A. Granite Bridge Partners LLC (the “Adviser”), a Delaware limited liability company formed in
August 2017, is an investment advisory firm located in New York, New York that commenced
business in July 2018. The Adviser was formed for the purpose of acting as the management
company to one or more active or to be formed private investment funds and vehicles, sponsored
or managed by the Adviser (each a “Fund” or “Client”, and collectively, the “Funds” or “Clients”).

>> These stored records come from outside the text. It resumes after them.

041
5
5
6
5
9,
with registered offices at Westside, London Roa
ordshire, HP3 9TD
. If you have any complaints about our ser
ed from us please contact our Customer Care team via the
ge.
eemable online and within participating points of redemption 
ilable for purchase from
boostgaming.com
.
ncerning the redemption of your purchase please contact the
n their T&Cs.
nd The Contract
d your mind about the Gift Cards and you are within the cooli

The Adviser is a private equity firm and will invest in established lower middle market operating
businesses with their headquarters or significant operations in North America (“Portfolio
Company” or “Portfolio Companies”). The Adviser will provide investment advisory services on
a discretionary basis to its Funds, which are restricted to sophisticated, qualified investors
(“Investors” or “Limited Partners”). Currently, the Adviser provides investment advisory services
to: (a) Granite Bridge Private Equity L.P., a sponsored private investment fund, (b) a special
purpose vehicle accounted for in the Adviser’s ADV Part 1 Item 5, and (c) as noted in the Adviser’s
ADV Part 1 Section 7.B.(2), the Adviser provides sub-advisory services to two separate funds in
conjunction with their investments in special purpose vehicles managed by the Adviser.
The Adviser is led and managed by its four partners. The principal owners are Peter Petrillo, Jeffrey
Gerson, Michael Goodman and Ryan Wierck (the “Principals”).
Each partner delivers specific contributions to the success of the Adviser and to its individual
Portfolio Companies and fulfills specific roles in managing and leading the Adviser.
B. The Adviser intends to provide investment advisory services including, but not limited to,
investigating, structuring and negotiating potential investments, managing the Fund’s investments
and advising the Fund with respect to disposition opportunities to one or more Funds into which
certain sophisticated and qualified investors will make investments. The general partner or
equivalent of each Fund will be an affiliate of the Adviser (each a “General Partner”). The
governing
documents of each Client may also provide for the establishment of parallel or other
alternative investment vehicles in certain circumstances. Client investors may participate in such
vehicles for the purposes of certain investments, and if formed, such vehicles would also become
Clients of the Adviser. In this brochure, because it is uncertain whether such additional parallel or
alternative investment vehicles will be classified as clients of the Adviser, when we refer to a Fund
or Client, we are also referring to such additional parallel or alternative investment vehicles, if any.
The investment advisory services to be provided by the Adviser to each of its Clients will be related
to investments in private company securities. The Adviser will focus its investments on Portfolio
Companies in targeted industries, including consumer products, consumer-driven services such as
education and healthcare services, business services, and niche manufacturing markets. The
Adviser will acquire controlling interests, and will have representation on the boards of directors
of its Portfolio Companies.
C. Each Client’s portfolio will be managed pursuant to an investment management agreement with
the Client, an agreement of limited partnership or similar governing document, any investment
guidelines attached thereto, the Client’s investment policy, and/or other governing documentation
that may be entered into from time to time, and any applicable regulations. While it is anticipated
that each of its Clients will follow the strategy stated above, the Adviser may tailor the specific
advisory services with respect to each Client to the individual investment strategy of that Client.
In addition, the governing documents of Clients may, in certain limited circumstances, impose
restrictions on investing in certain securities or types of securities, for example in connection with
regulatory or compliance reasons.
D. The Adviser does not participate in wrap fee programs.
E. As of December 31, 2023, the Adviser had approximately $ 95,225,181 of regulatory assets under
management., all of which is managed on a discretionary basis.